Segment Start: Provided data

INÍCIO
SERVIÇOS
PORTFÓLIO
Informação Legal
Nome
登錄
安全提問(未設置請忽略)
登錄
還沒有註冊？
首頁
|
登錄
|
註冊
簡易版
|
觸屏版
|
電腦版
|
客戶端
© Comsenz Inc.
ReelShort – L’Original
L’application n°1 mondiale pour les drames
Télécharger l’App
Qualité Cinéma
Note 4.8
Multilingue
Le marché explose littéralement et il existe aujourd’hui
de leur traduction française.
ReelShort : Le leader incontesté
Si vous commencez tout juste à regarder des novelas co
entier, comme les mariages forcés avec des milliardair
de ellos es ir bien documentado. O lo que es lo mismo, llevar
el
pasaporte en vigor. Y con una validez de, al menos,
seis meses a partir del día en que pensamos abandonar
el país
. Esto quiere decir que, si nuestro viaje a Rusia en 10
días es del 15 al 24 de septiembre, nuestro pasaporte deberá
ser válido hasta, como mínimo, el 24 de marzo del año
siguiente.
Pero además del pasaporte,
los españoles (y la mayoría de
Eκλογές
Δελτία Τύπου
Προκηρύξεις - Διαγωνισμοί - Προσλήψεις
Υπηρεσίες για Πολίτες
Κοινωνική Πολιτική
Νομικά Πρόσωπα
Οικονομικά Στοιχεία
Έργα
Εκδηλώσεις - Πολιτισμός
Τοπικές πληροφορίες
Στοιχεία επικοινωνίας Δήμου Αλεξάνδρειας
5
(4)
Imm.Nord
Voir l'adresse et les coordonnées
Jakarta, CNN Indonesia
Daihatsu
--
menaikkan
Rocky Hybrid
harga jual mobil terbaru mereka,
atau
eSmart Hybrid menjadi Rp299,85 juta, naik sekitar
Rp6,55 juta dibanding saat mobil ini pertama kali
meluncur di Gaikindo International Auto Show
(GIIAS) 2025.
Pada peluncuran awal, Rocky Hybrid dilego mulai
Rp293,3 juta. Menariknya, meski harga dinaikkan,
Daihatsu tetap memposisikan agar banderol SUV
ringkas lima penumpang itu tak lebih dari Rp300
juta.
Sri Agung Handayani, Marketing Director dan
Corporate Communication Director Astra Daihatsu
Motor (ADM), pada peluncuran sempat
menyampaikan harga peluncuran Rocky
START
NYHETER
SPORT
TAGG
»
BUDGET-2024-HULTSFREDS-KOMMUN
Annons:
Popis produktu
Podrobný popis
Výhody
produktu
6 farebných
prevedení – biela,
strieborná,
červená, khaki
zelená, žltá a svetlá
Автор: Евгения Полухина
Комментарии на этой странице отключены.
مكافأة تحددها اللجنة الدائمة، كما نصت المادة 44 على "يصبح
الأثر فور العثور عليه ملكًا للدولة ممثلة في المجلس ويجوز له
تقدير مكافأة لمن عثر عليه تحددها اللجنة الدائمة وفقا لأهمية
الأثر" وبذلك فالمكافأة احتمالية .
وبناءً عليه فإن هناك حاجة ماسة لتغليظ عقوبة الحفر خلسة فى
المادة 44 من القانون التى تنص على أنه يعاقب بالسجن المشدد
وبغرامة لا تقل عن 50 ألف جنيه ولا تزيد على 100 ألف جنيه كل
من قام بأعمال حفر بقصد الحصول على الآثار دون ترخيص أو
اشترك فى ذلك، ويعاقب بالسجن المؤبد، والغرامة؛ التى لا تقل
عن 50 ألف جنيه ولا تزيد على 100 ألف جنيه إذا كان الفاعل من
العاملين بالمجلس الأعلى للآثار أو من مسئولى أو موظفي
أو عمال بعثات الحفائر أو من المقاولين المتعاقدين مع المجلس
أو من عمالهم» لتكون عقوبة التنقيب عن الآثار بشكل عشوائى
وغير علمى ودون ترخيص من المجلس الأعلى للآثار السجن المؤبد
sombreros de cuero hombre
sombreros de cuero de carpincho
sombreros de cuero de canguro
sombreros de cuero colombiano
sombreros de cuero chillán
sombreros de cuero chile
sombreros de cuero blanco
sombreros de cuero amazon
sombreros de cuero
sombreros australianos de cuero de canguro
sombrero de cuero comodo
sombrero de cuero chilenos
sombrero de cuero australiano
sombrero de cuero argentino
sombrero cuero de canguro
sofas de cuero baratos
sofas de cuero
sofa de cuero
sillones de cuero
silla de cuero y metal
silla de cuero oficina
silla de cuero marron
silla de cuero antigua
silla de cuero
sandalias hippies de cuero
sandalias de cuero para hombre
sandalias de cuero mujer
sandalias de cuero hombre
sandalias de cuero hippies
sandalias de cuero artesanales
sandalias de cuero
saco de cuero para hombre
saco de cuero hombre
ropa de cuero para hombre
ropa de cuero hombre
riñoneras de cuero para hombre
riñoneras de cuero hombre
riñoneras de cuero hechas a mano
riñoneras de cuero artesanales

Segment End: Provided data

_Your instructions_. Transcribe the data verbatim, everything from its first line down to and including the line that contains "pasaporte en vigor.".

_Exercise output_.
INÍCIO
SERVIÇOS
PORTFÓLIO
Informação Legal
Nome
登錄
安全提問(未設置請忽略)
登錄
還沒有註冊？
首頁
|
登錄
|
註冊
簡易版
|
觸屏版
|
電腦版
|
客戶端
© Comsenz Inc.
ReelShort – L’Original
L’application n°1 mondiale pour les drames
Télécharger l’App
Qualité Cinéma
Note 4.8
Multilingue
Le marché explose littéralement et il existe aujourd’hui
de leur traduction française.
ReelShort : Le leader incontesté
Si vous commencez tout juste à regarder des novelas co
entier, comme les mariages forcés avec des milliardair
de ellos es ir bien documentado. O lo que es lo mismo, llevar
el
pasaporte en vigor. Y con una validez de, al menos,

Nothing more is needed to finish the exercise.